I faced several choices in that moment. I could turn around and feed back to this man the same poison he fed me when I spoke such painful words. Or I could be willing to sit with him in the pain. I could harden my heart toward him and laugh at his struggle. Or I could care and pray. And understand.
As I drove home, I reflected on this and have thought of it often in the time since. What causes us to have compassion for the people we think are our enemies? So often we think about the command to love our enemies as a white-knuckle-gotta’-do-it-even-though-I-don’t-wanna kind of thing. And it may be that… sometimes… maybe much the time.

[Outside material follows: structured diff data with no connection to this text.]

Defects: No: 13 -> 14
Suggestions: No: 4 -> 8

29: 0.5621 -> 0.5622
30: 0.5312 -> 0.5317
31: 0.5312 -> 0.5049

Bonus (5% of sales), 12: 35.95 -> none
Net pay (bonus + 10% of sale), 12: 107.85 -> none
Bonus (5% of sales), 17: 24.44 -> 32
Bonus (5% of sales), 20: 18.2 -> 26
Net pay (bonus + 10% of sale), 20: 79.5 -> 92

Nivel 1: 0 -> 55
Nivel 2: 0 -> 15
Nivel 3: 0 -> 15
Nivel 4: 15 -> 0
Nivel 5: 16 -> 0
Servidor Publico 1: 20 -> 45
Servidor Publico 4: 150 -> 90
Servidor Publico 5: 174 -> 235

But sometimes, it’s something that happens outside of us, caused by a supernatural source that drops into our hearts with the heaviness of a bag of bricks, hitting us square in the face with reality that forgiveness, mercy, and compassion are hardly our own making. We very often cannot drum it up. It happens to us, and we are simply faced with the choice to allow it to come or to resist its insistence in our hearts.
Forgiveness is not about the person who acted badly toward us. It is very much about us. It is about God in us. It is about God healing us so we are no longer eaten by the anger toward that sin committed against us. And compassion too is not about whether a person deserves it. It is the nature of God and it cracks its way in even when we are not sure we want it.

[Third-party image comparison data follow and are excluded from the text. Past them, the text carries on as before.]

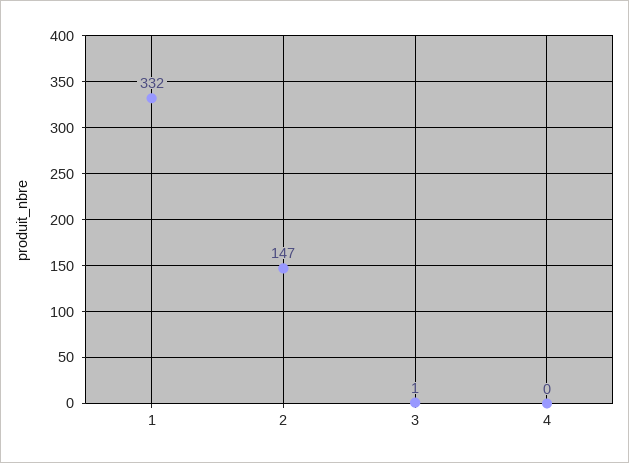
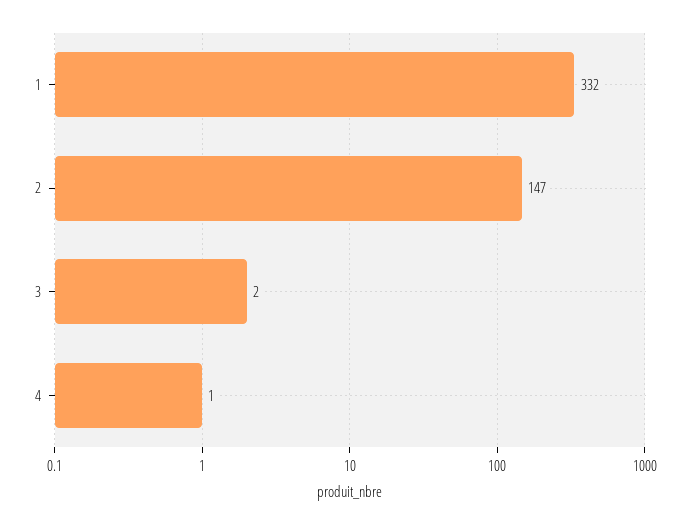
3: 1 -> 2
4: 0 -> 1

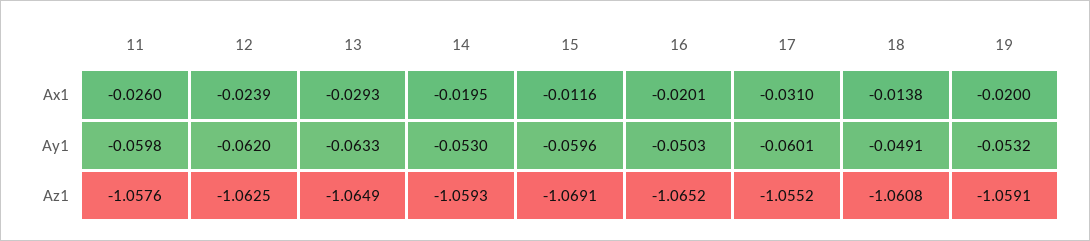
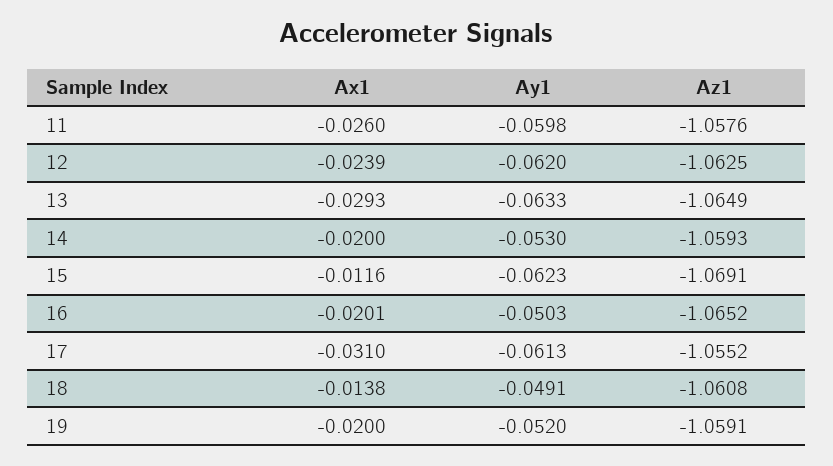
14, Ax1: -0.0195 -> -0.02
15, Ay1: -0.0596 -> -0.0623
17, Ay1: -0.0601 -> -0.0613
19, Ay1: -0.0532 -> -0.052

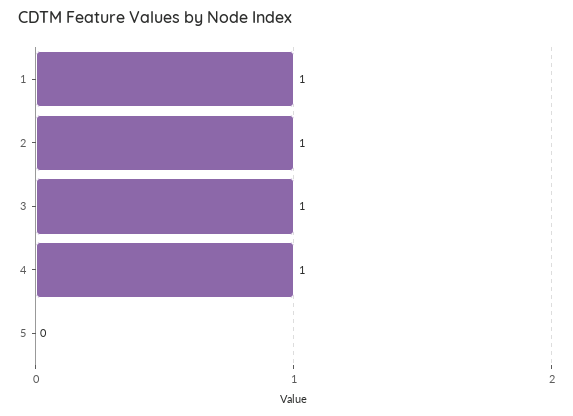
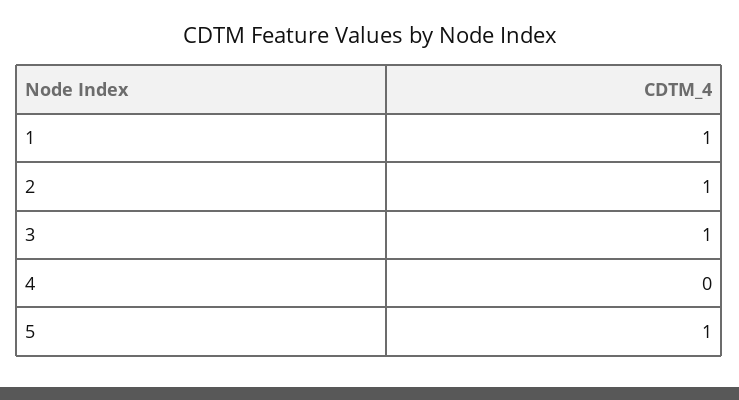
4: 1 -> 0
5: 0 -> 1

I will be honest- I still struggle with this person. What he did to me was wrong- still is wrong. But that doesn’t matter when it comes to the raw cry of a human heart, no matter how much destruction he has done. What matters is God’s love even for someone like him. Or maybe… especially for someone like him.
I have appreciated the moment more and more as time has gone on. Wrestling with my feelings of both anger at the injustice and compassion for his pain. Perhaps that’s the challenge of living life, and living life as followers of Jesus. That it’s not always as easy and clear cut as we think. That Jesus causes us become “newly and fully human” as we were created to be, and yet we still struggle with the “old flesh.” Those pieces and parts and parcels of us that crave things be made “right” the way we desire clashing with the ascent of goodness that calls us to see, even for just a second, the way the God sees. Those hearts that struggle hard to learn how to forgive as we have been forgiven.
It doesn’t change what has happened. But it changes the way I respond to this person. And who knows? Maybe… hopefully… it changes me even deeper than simply a response, too.